I don't know how you manufacture competent leaders from a consensus-orientated society. My only guess would be through education but that obviously doesn't work.

The colonial system worked well because Australia imported it's own leaders to fill the gap. Businesses run by expatriates work well in PNG because the bosses come from hierarchical societies ingrained with the leadership ethos from babyhood but that can't go on forever. The jealousies that are engendered eventually become destructive and end in things like the burning and looting of Asian shops.

You have to be hardnosed, pragmatic and ruthless to be a good leader. That doesn't seem to exist in your average Papua New Guinean.

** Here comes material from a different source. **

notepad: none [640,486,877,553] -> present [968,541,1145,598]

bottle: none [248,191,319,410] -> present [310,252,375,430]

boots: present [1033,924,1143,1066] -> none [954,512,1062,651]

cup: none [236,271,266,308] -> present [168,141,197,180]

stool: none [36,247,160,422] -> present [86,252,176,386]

The only thing that Papua New Guineans in leadership roles seem to have picked up from the west is personal greed.

Agreed, Felix, and well done in articulating what some of us have expressed in other writings for some time.

PNG's fundamental problems are that of consistently poor leadership.

It depends on the right people making individual decisions for our collective benefit.

Every other development challenge presents soluble problems, mere difficulties compared to building up tenable and effective leadership.

Even having individual leaders of quality is not enough because it takes 111 MP's to run PNG.

Good governance depends on group dynamics.

Being my junior in PNG Studies and International Relations at DWU, I would say, Felix Baraka, you really a bullet, fresh from the barrel of the gun on all the issues you are exploring.

Keep up the good work for PNG as I do for my Solomon island of Bougainville.

Thanks Phil. I believe these are the underlying dilemmas.

This is a very good and succinct appraisal Felix.